* Your goal *
Copy each of the entries below back out verbatim, keeping every character, line break, and link unchanged.

* Data extract *
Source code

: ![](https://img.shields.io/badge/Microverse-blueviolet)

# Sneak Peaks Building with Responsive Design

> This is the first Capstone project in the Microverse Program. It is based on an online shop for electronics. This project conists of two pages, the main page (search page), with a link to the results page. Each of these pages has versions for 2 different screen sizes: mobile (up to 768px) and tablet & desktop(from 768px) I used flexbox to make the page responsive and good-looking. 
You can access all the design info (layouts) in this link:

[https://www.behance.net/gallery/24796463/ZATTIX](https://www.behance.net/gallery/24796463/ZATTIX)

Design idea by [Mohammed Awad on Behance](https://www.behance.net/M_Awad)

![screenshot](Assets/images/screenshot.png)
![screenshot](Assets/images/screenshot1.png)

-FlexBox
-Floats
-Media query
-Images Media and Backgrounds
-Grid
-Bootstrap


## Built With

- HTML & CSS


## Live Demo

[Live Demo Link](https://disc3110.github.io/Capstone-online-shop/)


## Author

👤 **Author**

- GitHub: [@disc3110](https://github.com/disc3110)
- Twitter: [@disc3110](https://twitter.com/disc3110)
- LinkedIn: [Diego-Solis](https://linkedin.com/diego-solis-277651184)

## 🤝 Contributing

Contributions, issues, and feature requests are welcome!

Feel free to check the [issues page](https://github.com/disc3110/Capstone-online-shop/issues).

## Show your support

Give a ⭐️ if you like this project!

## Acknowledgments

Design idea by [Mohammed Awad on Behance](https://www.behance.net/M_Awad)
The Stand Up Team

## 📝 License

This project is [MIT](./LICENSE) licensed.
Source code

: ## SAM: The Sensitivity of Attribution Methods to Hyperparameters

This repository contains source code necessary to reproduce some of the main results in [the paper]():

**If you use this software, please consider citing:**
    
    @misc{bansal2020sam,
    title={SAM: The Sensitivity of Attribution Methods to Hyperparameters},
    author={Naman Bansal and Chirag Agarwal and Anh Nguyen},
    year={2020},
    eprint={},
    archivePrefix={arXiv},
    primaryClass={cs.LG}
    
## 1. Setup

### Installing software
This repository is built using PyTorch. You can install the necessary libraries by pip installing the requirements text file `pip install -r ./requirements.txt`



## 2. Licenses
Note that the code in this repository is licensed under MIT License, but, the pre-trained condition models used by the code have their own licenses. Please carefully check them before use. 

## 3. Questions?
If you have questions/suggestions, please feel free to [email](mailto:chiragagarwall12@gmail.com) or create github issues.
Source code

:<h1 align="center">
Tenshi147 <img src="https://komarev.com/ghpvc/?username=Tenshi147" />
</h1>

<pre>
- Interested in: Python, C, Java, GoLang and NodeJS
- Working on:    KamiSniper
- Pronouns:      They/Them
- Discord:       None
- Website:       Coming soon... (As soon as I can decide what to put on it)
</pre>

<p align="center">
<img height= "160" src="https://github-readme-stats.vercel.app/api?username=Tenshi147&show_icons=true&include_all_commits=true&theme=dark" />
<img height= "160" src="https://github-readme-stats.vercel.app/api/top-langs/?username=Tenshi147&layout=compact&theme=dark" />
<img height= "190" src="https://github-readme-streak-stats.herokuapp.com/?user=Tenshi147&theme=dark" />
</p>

* Answer area *
Source code

: ![](https://img.shields.io/badge/Microverse-blueviolet)

# Sneak Peaks Building with Responsive Design

> This is the first Capstone project in the Microverse Program. It is based on an online shop for electronics. This project conists of two pages, the main page (search page), with a link to the results page. Each of these pages has versions for 2 different screen sizes: mobile (up to 768px) and tablet & desktop(from 768px) I used flexbox to make the page responsive and good-looking. 
You can access all the design info (layouts) in this link:

[https://www.behance.net/gallery/24796463/ZATTIX](https://www.behance.net/gallery/24796463/ZATTIX)

Design idea by [Mohammed Awad on Behance](https://www.behance.net/M_Awad)

![screenshot](Assets/images/screenshot.png)
![screenshot](Assets/images/screenshot1.png)

-FlexBox
-Floats
-Media query
-Images Media and Backgrounds
-Grid
-Bootstrap


## Built With

- HTML & CSS


## Live Demo

[Live Demo Link](https://disc3110.github.io/Capstone-online-shop/)


## Author

👤 **Author**

- GitHub: [@disc3110](https://github.com/disc3110)
- Twitter: [@disc3110](https://twitter.com/disc3110)
- LinkedIn: [Diego-Solis](https://linkedin.com/diego-solis-277651184)

## 🤝 Contributing

Contributions, issues, and feature requests are welcome!

Feel free to check the [issues page](https://github.com/disc3110/Capstone-online-shop/issues).

## Show your support

Give a ⭐️ if you like this project!

## Acknowledgments

Design idea by [Mohammed Awad on Behance](https://www.behance.net/M_Awad)
The Stand Up Team

## 📝 License

This project is [MIT](./LICENSE) licensed.
Source code

: ## SAM: The Sensitivity of Attribution Methods to Hyperparameters

This repository contains source code necessary to reproduce some of the main results in [the paper]():

**If you use this software, please consider citing:**
    
    @misc{bansal2020sam,
    title={SAM: The Sensitivity of Attribution Methods to Hyperparameters},
    author={Naman Bansal and Chirag Agarwal and Anh Nguyen},
    year={2020},
    eprint={},
    archivePrefix={arXiv},
    primaryClass={cs.LG}
    
## 1. Setup

### Installing software
This repository is built using PyTorch. You can install the necessary libraries by pip installing the requirements text file `pip install -r ./requirements.txt`



## 2. Licenses
Note that the code in this repository is licensed under MIT License, but, the pre-trained condition models used by the code have their own licenses. Please carefully check them before use. 

## 3. Questions?
If you have questions/suggestions, please feel free to [email](mailto:chiragagarwall12@gmail.com) or create github issues.
Source code

:<h1 align="center">
Tenshi147 <img src="https://komarev.com/ghpvc/?username=Tenshi147" />
</h1>

<pre>
- Interested in: Python, C, Java, GoLang and NodeJS
- Working on:    KamiSniper
- Pronouns:      They/Them
- Discord:       None
- Website:       Coming soon... (As soon as I can decide what to put on it)
</pre>

<p align="center">
<img height= "160" src="https://github-readme-stats.vercel.app/api?username=Tenshi147&show_icons=true&include_all_commits=true&theme=dark" />
<img height= "160" src="https://github-readme-stats.vercel.app/api/top-langs/?username=Tenshi147&layout=compact&theme=dark" />
<img height= "190" src="https://github-readme-streak-stats.herokuapp.com/?user=Tenshi147&theme=dark" />
</p>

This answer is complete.